Kocht man mehrere Eier, so bediene man sich eines Netzes oder eines grossen Seih-Löffels, damit die Eier gleichzeitig in das kochende Wasser kommen. Man kocht sie je nach der Grösse, weich in 2-3 Minuten; wachsweich in 4 1/2 – 6 Minuten und hart in 8-10 Minuten.
Will man gekochte Eier schälen, so lege man sie sofort nach dem Kochen in kaltes Wasser.
Zum Backen der Eier darf, da sie selbst viel Fett enthalten, nicht viel Fett verwendet werden.
Gebraucht man das rohe Ei zum Abrühren von Suppen etc., so schlägt man das Ei mit einem Esslöffel kaltem Wasser und giesst die heisse Flüssigkeit langsam zu, macht man es umgekehrt, dann gerinnt das Ei.

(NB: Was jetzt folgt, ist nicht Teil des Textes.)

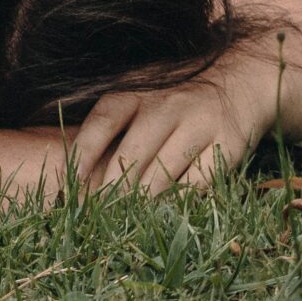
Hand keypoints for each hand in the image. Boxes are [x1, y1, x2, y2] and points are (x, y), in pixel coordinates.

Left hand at [70, 52, 280, 195]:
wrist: (238, 79)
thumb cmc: (174, 94)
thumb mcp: (139, 88)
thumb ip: (109, 116)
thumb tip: (62, 144)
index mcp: (137, 91)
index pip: (103, 120)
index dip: (83, 151)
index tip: (71, 180)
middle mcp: (166, 105)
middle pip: (132, 154)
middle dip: (112, 189)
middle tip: (96, 214)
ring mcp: (198, 124)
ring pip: (163, 173)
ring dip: (142, 201)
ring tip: (125, 221)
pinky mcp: (226, 145)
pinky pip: (199, 182)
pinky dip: (179, 202)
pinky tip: (165, 215)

Beim Aufschlagen des Eies sei man vorsichtig und überzeuge sich durch den Geruch von seiner Güte, bevor man dasselbe zu einer anderen Speise gibt; durch eine geringe Menge eines schlechten Eies kann die ganze Speise verdorben werden, was nicht nur unangenehm, sondern auch ein grosser Schaden ist.
Wenn die Eier dumpfig riechen (was im Winter etwa vorkommt): so stelle man sie aufgeschlagen 10 Minuten ans offene Fenster, wodurch sie den Geruch verlieren.